This is what we're dealing with:
There are five colors in this piece: ochre (outlines and shading), gold (the metallic parts of the crest), turquoise (blue parts--the actual crest's "night" color is more turquoise than blue), orange (lightning bolt) and black (Berlin bear). Only the turquoise and gold needed any work--the rest of the piece hadn't faded at all.

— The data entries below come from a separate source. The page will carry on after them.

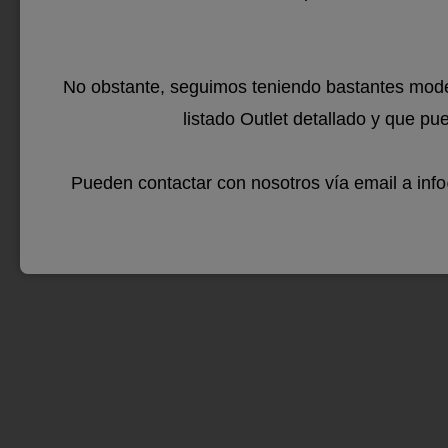
llar 
te pr
No obstante, seguimos teniendo bastantes mode
que a
listado Outlet detallado y que pu
hogar
Pueden contactar con nosotros vía email a in
chimen
cualqu
para 
Más..
vang
…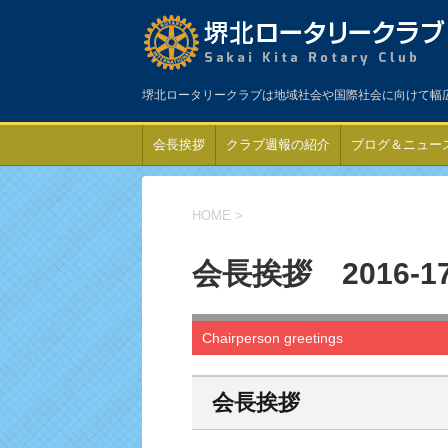
堺北ロータリークラブは地域社会や国際社会に向けて幅
会長挨拶
クラブ週報の紹介
ブログ＆ニュー
HOME
>
会長挨拶 2016-1
Chairperson greetings
会長挨拶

The piece went awry in a strange way: little spots in the turquoise and orange areas got lighter over the year I've had it. It doesn't look like sun damage, especially since the tattoo is in a place that doesn't get a lot of sun anyway. Right now I've got a polo shirt on, and you can't see the tattoo. If I wear a tee-shirt, you can see part of it, and the part you can see didn't fade.
Here's a fun article:
http://www.bmezine.com/news/edit/A30205/arttatto.htmlApparently the way this works, when you receive a tattoo your body assumes it's a foreign object that has to be removed. If there's any of it left after a couple of months, your body assumes it's a foreign object that can't be removed and builds a wall around it. (Which is why the artist goes over the area several times--he's trying to build up an unremovable foreign object in there.) If part of the tattoo is in an area that is well-served by your immune system (which carries ink particles to your lymph system--anyone who has tattoos has ink in his or her lymph nodes), or the tattoo is in a color that your immune system can process easily, more color will be pulled out of the tattoo.
The article also says why sun fades them: sun breaks down skin cells, and if there's a tattoo in the ones that get broken down...oh well!